Selon Hegel, l’essence de l’Etat, c’est la police. La formule se vérifie certes encore aisément aujourd’hui dans les régimes totalitaires, la Chine en est l’exemple le plus solide. Mais à l’ère de la mondialisation et du néo-libéralisme détricotant progressivement les politiques publiques, quelle est la place de la police? La défense de quel ordre ? De même que des armées se privatisent – ce sont des armées organisées de mercenaires employés par des sociétés privées qui s’affrontent en bien des lieux du monde de nos jours-, la police aussi est en voie de privatisation, en vue de la défense d’intérêts particuliers, confiée à  des sociétés de surveillance ou de gardiennage qui constituent de véritables milices n’obéissant qu’à leurs propres réglements.

Les sociétés démocratiques sont nécessairement menacées quand leurs polices perdent  la seule fonction légitime qui est la leur: celle d’un service public.
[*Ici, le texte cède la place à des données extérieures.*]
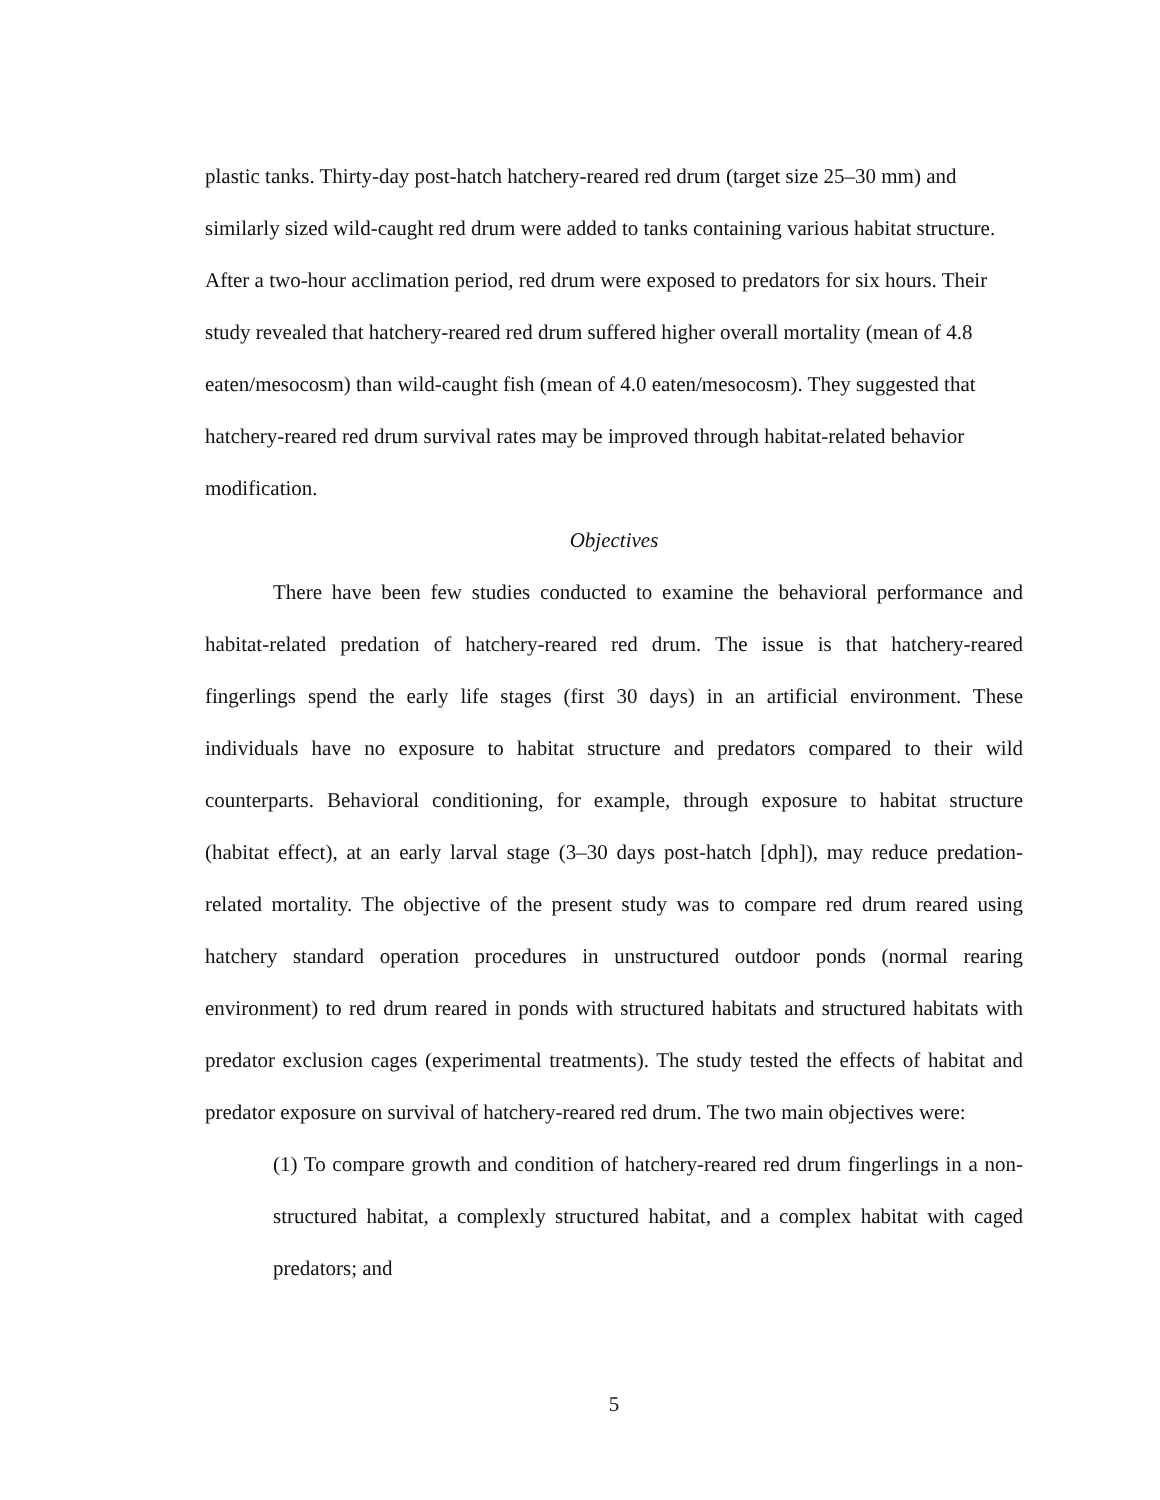plastic tanks. Thirty-day post-hatch hatchery-reared red drum (target size 25–30 mm) and similarly sized wild-caught red drum were added to tanks containing various habitat structure. After a two-hour acclimation period, red drum were exposed to predators for six hours. Their study revealed that hatchery-reared red drum suffered higher overall mortality (mean of 4.8 eaten/mesocosm) than wild-caught fish (mean of 4.0 eaten/mesocosm). They suggested that hatchery-reared red drum survival rates may be improved through habitat-related behavior modification.
Objectives
There have been few studies conducted to examine the behavioral performance and habitat-related predation of hatchery-reared red drum. The issue is that hatchery-reared fingerlings spend the early life stages (first 30 days) in an artificial environment. These individuals have no exposure to habitat structure and predators compared to their wild counterparts. Behavioral conditioning, for example, through exposure to habitat structure (habitat effect), at an early larval stage (3–30 days post-hatch [dph]), may reduce predation-related mortality. The objective of the present study was to compare red drum reared using hatchery standard operation procedures in unstructured outdoor ponds (normal rearing environment) to red drum reared in ponds with structured habitats and structured habitats with predator exclusion cages (experimental treatments). The study tested the effects of habitat and predator exposure on survival of hatchery-reared red drum. The two main objectives were:
(1) To compare growth and condition of hatchery-reared red drum fingerlings in a non-structured habitat, a complexly structured habitat, and a complex habitat with caged predators; and
5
Que, dans les pays où leur privatisation n’est pas encore imaginable, elles soient  infiltrées par des éléments non démocratiques est un danger permanent. C’est pourquoi il est crucial que les violences policières ne soient jamais considérées, si peu que ce soit, comme légitimes. Ce concept de violence légitime, forgé par Max Weber, est aujourd’hui employé dans un sens dévoyé.  Il n’emportait pour Weber nulle légitimation de la violence. Il était seulement la formulation d’un rapport de forces, à travers lequel s’exprime le monopole d’une violence qui se qualifie elle-même de légitime .

Comme une démonstration par l’absurde de la formule de Weber, nous avons vu voici quelques jours à Bruxelles des manifestations contre les violences policières réprimées violemment par la police, et légitimées allégrement par le bourgmestre (socialiste) de la ville. Pour un peu, celui-ci déposerait plainte contre les parents des jeunes gens roués de coups par sa maréchaussée pour ne pas les avoir tenus en laisse à la maison. Il est vrai que cette manifestation était seulement tolérée. Ni interdite donc -soyons libéraux- ni autorisée -soyons fermes. Sans doute fallait-il donc entendre plus tôt l’encouragement à  la violence dite légitime que ce terme sous-entendait perversement.